Level: | Easy |
Total: | 35 min |
Active: | 30 min |
Yield: | 4 to 6 servings |
Ingredients
- 6 large eggs
- 1/4 cup whole milk
- 2 tablespoons plus 2 teaspoons extra-virgin olive oil
- 2 fully precooked chicken sausages, sliced into thin rounds (or removed from casing)
- 1/2 small red onion, thinly sliced
- 1 teaspoon kosher salt
- 2 garlic cloves, thinly sliced
- 3 cups baby spinach
- 1/3 cup pitted, roughly chopped Kalamata olives (or Turkish gemlik olives)
- 1/3 crumbled feta cheese (preferably French), plus more for garnish
- Flaky sea salt and freshly cracked black pepper
- Chopped fresh parsley, for garnish
- Olive oil, for garnish
Instructions
- Preheat the oven to 350 degrees F.
- In a medium bowl, whisk the eggs and milk until frothy.
- In a large ovenproof skillet, heat 2 teaspoons of the olive oil over medium-high heat. Add the chicken sausage coins and brown them on all sides, 4 to 6 minutes, turning often. Transfer the sausage to a plate until ready to use.
- Add 1 tablespoon of the olive oil to the skillet and heat it over medium-high heat until shimmering. Add the onion and 1/2 teaspoon of the salt. Cook, stirring often, until the onion is soft but not browned. Add the garlic and cook, stirring often, until fragrant, about 1 minute. Add 1 tablespoon room temperature water to the pan to stop the garlic browning, and the remaining tablespoon of olive oil, then stir in the spinach and the remaining 1/2 teaspoon of the salt. Cook, stirring often, until the spinach is wilted and the water in the pan evaporates, about 2 minutes. Spread this frittata filling evenly in the skillet and layer with the chicken sausage.
- Pour the egg-milk mixture over the frittata filling and use a silicone spatula to scrape the sides of the pan and gently pull eggs from the edges toward the middle so that soft curds form and the frittata begins to firm up.
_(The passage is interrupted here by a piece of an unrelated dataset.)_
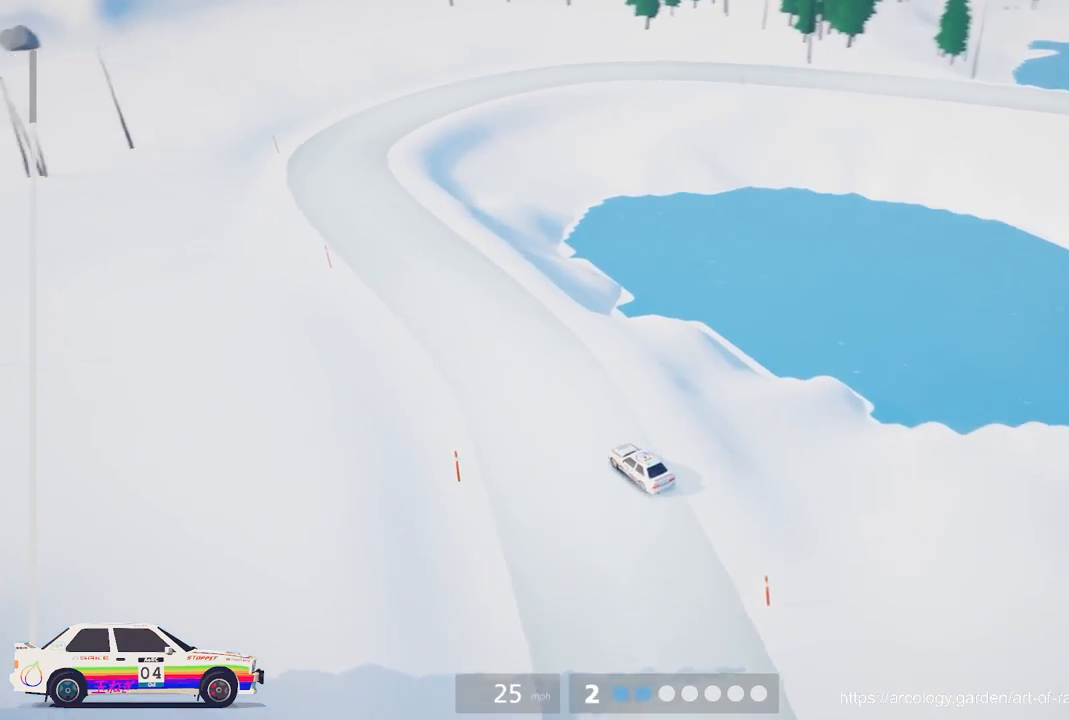
{"buttons": [], "left_stick": "right", "events": [[233, "left_stick", "right"], [383, "R2", "up"]]}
- Give the pan a couple of good shakes to release the frittata from the pan bottom (the top of the frittata will still be raw). Sprinkle the olives and feta over the eggs. Transfer the skillet to the oven and cook until the fritatta is mostly dry (the feta will release some liquid–this is fine–but just be sure the egg is completely cooked) and lightly browned on top, 5 to 7 minutes.
- Let rest 5 minutes, then slide the frittata onto a large plate and sprinkle with flaky sea salt and pepper to taste. Top with more feta, parsley and olive oil. Slice into wedges and serve warm or at room temperature.
Nutrition Facts
Serving Size | 1 of 6 servings |
Calories | 195 |
Total Fat | 16 g |
Saturated Fat | 4 g |
Carbohydrates | 3 g |
Dietary Fiber | 1 g |
Sugar | 1 g |
Protein | 10 g |
Cholesterol | 203 mg |
Sodium | 263 mg |
Reviews
Delicious and so easy!
Just made for breakfast while watching Daphne do same on the show. Easy and delicious, I may add tomatoes next time.
Just made this and it’s easy and delicious. It’s elegant enough to serve to guests for a simple dinner with a nice light red wine
Fantastic! We skipped the olives because my husband and I aren’t big olive fans, but otherwise followed the recipe. Easy to make and super delicious! Leftovers are great the next day too.
Excellent!! I’ve made this recipe several times and it is simply delicious and easy! My 12 month old son loves this as well. One of his favorites by far!
Made this for dinner last night and my husband and I really enjoyed it. Followed the recipe exactly (maybe a few extra olives). Had a piece for breakfast this morning and I think it tasted even better. Fast, easy and quite tasty.
Excellent as written. Loved the flavor. Good warm or room temp.
This was excellent. Just full of flavor and healthy ingredients. Will definitely make this again.